To the Editor:
Being a good graduate student, I don’t read The Polytechnic very often but instead work all the time. However, when I was bored today at lunch I picked up a copy of the paper to see if there was anything interesting I should know about in an attempt to be a more informed Rensselaer citizen. Then I was greeted with almost half the paper devoted to the possible (underlined, bolded and blown up to size 68 font) elimination of the environmental engineering program. What’s that about?
Frankly, I’m indifferent about the situation. It’s not like they’re making the current undergrads pack up their bags and go home without a degree. A bachelor’s in civil engineering with an environmental engineering concentration is perfectly acceptable in jobs and grad schools. If they have to cut the program and reallocate faculty and students to another department, then so be it.

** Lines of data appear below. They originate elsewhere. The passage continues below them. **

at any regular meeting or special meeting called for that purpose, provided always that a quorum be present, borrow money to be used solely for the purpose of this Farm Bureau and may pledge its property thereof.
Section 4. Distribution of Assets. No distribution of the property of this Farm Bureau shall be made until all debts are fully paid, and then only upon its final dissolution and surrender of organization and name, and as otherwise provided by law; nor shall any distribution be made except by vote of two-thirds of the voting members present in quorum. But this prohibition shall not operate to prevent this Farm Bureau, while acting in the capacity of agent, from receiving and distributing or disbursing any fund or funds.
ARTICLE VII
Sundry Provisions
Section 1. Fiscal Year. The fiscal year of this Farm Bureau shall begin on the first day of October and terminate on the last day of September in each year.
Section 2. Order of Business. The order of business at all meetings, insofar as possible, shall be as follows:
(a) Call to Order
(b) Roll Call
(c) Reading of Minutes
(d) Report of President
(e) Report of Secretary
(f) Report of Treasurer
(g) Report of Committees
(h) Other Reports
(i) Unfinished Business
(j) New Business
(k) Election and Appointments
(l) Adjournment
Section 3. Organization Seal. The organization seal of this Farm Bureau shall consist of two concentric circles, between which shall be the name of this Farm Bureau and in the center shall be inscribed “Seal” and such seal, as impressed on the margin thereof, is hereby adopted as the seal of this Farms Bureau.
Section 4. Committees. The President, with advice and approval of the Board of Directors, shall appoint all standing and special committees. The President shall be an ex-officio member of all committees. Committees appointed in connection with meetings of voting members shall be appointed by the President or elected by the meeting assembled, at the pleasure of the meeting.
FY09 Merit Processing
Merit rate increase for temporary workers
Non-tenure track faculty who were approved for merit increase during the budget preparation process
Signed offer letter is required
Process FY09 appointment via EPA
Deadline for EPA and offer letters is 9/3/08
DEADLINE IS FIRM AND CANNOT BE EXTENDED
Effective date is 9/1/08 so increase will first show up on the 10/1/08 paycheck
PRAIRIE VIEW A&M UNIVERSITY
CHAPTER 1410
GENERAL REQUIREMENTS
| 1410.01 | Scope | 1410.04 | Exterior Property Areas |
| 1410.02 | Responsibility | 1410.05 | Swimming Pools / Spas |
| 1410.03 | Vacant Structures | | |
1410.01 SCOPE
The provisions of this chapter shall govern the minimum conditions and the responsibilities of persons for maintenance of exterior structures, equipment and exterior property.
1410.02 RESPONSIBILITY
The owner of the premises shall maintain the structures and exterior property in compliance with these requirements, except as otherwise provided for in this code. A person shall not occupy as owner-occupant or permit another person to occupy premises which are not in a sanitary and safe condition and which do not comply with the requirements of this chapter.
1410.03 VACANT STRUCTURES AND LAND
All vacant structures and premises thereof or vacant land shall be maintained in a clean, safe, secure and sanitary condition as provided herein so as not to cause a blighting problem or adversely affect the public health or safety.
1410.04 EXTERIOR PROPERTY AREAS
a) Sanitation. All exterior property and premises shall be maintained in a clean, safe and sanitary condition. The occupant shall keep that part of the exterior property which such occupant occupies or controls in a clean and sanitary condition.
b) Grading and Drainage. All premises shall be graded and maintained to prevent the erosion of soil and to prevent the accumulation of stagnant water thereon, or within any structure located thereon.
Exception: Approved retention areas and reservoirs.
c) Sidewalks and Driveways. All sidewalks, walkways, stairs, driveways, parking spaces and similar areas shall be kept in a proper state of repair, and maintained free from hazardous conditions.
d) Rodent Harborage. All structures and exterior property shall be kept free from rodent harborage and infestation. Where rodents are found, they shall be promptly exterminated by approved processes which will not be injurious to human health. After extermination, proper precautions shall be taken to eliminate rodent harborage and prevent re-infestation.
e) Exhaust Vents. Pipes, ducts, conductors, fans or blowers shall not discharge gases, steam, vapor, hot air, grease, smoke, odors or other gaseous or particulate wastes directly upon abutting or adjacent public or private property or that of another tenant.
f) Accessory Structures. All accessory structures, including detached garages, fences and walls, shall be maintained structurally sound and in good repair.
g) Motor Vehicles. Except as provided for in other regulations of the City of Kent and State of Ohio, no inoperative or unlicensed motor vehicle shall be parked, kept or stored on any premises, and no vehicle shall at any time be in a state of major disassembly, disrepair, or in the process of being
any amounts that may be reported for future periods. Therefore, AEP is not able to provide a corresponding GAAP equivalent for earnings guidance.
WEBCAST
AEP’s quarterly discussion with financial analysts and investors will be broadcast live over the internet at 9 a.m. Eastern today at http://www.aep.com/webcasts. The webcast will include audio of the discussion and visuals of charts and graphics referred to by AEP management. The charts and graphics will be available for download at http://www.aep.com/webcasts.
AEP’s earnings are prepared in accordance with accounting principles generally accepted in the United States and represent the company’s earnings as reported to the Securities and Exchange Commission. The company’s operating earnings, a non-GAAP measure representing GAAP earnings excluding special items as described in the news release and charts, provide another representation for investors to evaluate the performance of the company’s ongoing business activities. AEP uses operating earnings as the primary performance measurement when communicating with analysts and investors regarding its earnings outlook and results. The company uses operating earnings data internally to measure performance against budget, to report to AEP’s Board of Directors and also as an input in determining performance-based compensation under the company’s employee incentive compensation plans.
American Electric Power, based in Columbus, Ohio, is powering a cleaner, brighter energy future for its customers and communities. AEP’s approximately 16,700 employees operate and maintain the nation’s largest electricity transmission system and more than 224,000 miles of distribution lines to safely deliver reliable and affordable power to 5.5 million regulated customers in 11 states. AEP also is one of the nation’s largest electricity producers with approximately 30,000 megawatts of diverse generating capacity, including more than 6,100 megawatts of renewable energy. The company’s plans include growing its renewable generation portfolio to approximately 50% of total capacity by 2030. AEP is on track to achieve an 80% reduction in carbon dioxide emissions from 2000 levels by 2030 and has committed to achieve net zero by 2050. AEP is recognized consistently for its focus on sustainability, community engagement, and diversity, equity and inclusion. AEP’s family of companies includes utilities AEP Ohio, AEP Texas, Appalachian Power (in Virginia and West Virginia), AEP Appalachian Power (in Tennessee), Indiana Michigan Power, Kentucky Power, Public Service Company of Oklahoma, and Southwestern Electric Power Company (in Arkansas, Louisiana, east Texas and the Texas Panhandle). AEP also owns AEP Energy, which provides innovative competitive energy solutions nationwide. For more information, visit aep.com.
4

I don’t see why streamlining the program offerings a bit can hurt us. Other equally excellent institutions like University of California, Berkeley; Massachusetts Institute of Technology; Cornell University; etc.; don’t have a separate department for environmental engineering, so what difference does it make? I’m sure that a job recruiter will value a civil engineering graduate just as much as somebody with a bachelor’s in environmental engineering.
And imagine how much paper and ink we can save in our course catalogs if we printed civil and environmental engineering instead of civil engineering and environmental engineering separately. You can’t tell me that printing more ink on nice, glossy fine grade paper is better for the environment.
So really, que sera, sera... ’tis true, whatever will be, shall be.